Kegiatan sanitasi dapat dilakukan dengan membersihkan berbagai macam pemicu munculnya tikus, terutama sumber daya tikus.
Sumber daya tikus merupakan makanan dan sarang yang menjadi komponen utama, karena tikus akan menghuni suatu habitat dan di habitat tersebut tersedia makanan dan sarang.
“Kalau pengendalian mekanis, yang efektif kita terapkan adalah mencegah tikus supaya tidak masuk ke dalam bangunan. Dengan cara menutup rapat celah-celah yang ada di bangunan dengan bahan yang kuat yang tidak dapat digerogoti tikus terutama bahan logam,” jelas Swastiko.
Cara lainnya yaitu dengan mengusir tikus menggunakan gelombang elektromagnetik, suara ultrasonik, maupun menggunakan bahan tumbuhan atau rempah-rempah.
Metode pengusiran menggunakan suara ultrasonik dapat memanfaatkan suara jangkrik.
Sementara bahan rempah yang dapat digunakan untuk mengusir tikus, antara lain seperti bawang putih, merica, cabai rawit, dan bintaro.
“Kalau menggunakan suara, tikus akan berusaha mencari sumber suara dan berusaha supaya suara tersebut tidak berbunyi lagi, sementara kalau menggunakan bahan rempah, tingkat efektivitasnya belum sampai 100% dan baru bisa mengusir tikus untuk sementara waktu saja,” terangnya.

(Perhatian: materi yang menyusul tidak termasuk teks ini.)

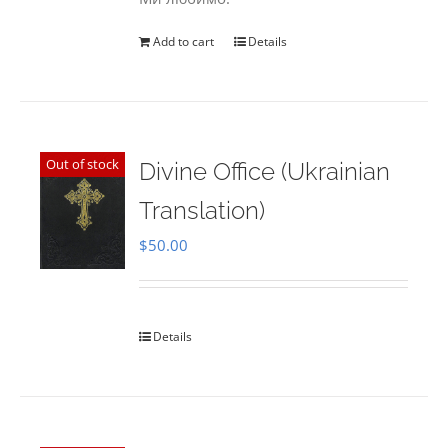
Add to cart
Details
Out of stock
Divine Office (Ukrainian
Translation)
$
50.00
Details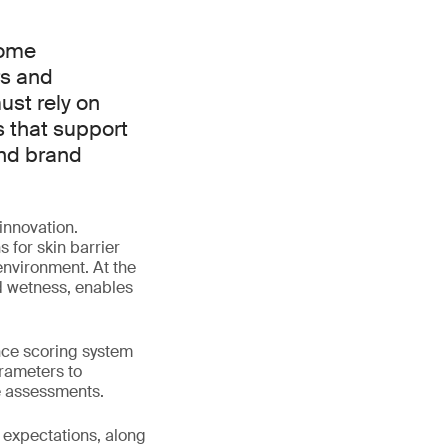
come
rs and
ust rely on
s that support
nd brand
innovation.
 for skin barrier
environment. At the
d wetness, enables
nce scoring system
arameters to
e assessments.
 expectations, along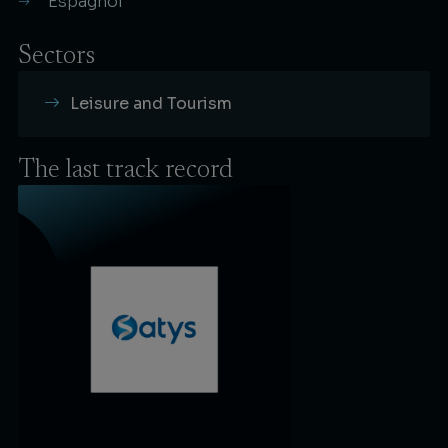
Espagnol
Sectors
Leisure and Tourism
The last
track record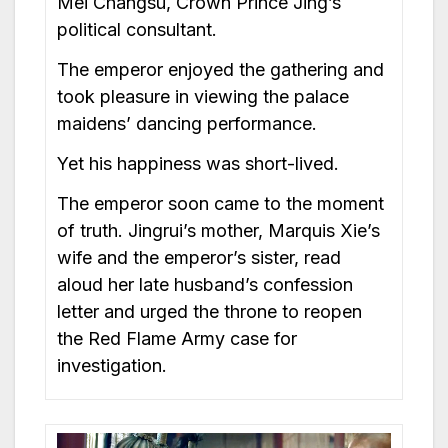
Mei Changsu, Crown Prince Jing’s
political consultant.
The emperor enjoyed the gathering and
took pleasure in viewing the palace
maidens’ dancing performance.
Yet his happiness was short-lived.
The emperor soon came to the moment
of truth. Jingrui’s mother, Marquis Xie’s
wife and the emperor’s sister, read
aloud her late husband’s confession
letter and urged the throne to reopen
the Red Flame Army case for
investigation.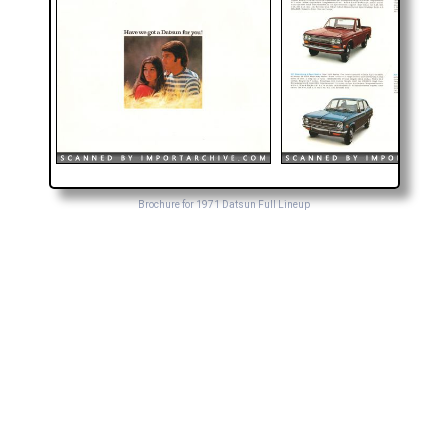
Brochure for 1971 Datsun Full Lineup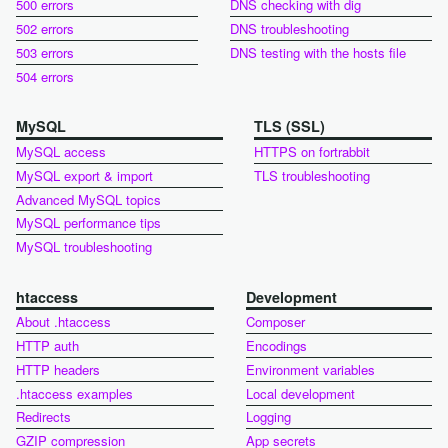
500 errors
DNS checking with dig
502 errors
DNS troubleshooting
503 errors
DNS testing with the hosts file
504 errors
MySQL
TLS (SSL)
MySQL access
HTTPS on fortrabbit
MySQL export & import
TLS troubleshooting
Advanced MySQL topics
MySQL performance tips
MySQL troubleshooting
htaccess
Development
About .htaccess
Composer
HTTP auth
Encodings
HTTP headers
Environment variables
.htaccess examples
Local development
Redirects
Logging
GZIP compression
App secrets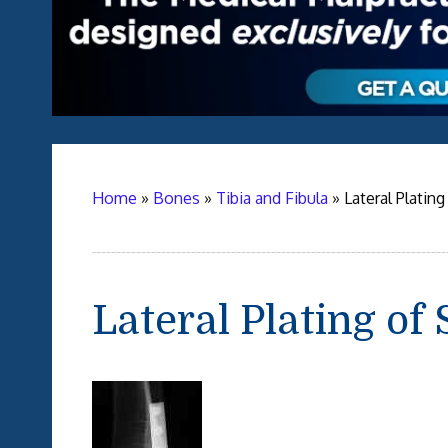
Home
»
Bones
»
Tibia and Fibula
»
Lateral Platin
Lateral Plating of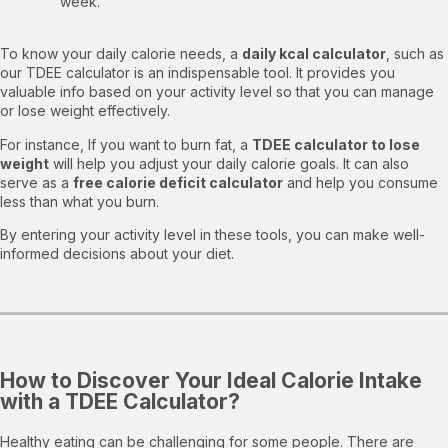
week.
To know your daily calorie needs, a
daily kcal calculator
, such as
our TDEE calculator is an indispensable tool. It provides you
valuable info based on your activity level so that you can manage
or lose weight effectively.
For instance, If you want to burn fat, a
TDEE calculator to lose
weight
will help you adjust your daily calorie goals. It can also
serve as a
free calorie deficit calculator
and help you consume
less than what you burn.
By entering your activity level in these tools, you can make well-
informed decisions about your diet.
How to Discover Your Ideal Calorie Intake
with a TDEE Calculator?
Healthy eating can be challenging for some people. There are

Adapun perangkap, lanjut Swastiko, ini cukup efektif digunakan untuk mengendalikan tikus, mulai dari perangkap hidup (life trap), maupun perangkap mati (dead trap).
Untuk teknik pemerangkapan, perangkap dapat dicuci menggunakan sabun, air panas maupun air cucian beras untuk menghilangkan bekas feromon, sehingga tidak dicurigai oleh tikus lain.
Perangkap perlu menggunakan umpan yang menarik bagi tikus seperti kelapa bakar, selai kacang, maupun makanan yang tinggi protein seperti daging.
Perangkap tersebut dapat diletakkan pada tempat yang bervariasi dan tidak hanya berfokus pada satu tempat saja.
Perangkap bisa diletakkan pada runway atau jalur tikus, maupun tempat yang menarik bagi tikus.
Baca juga: Bisnis Menggiurkan Budidaya Jangkrik
Adapun untuk pengendalian kimiawi, dapat dilakukan dengan menggunakan rodentisida, fumigan, atraktan, repelen, maupun kemosterilan.
Aplikasi rodentisida dapat dilakukan menggunakan umpan yang menarik bagi tikus, tetapi tidak menarik bagi hewan lain, sehingga penggunaan rodentisida lebih efektif.
Sementara metode atraktan, repelen, dan kemosterilan lebih efektif digunakan pada area pertanian dan perkebunan.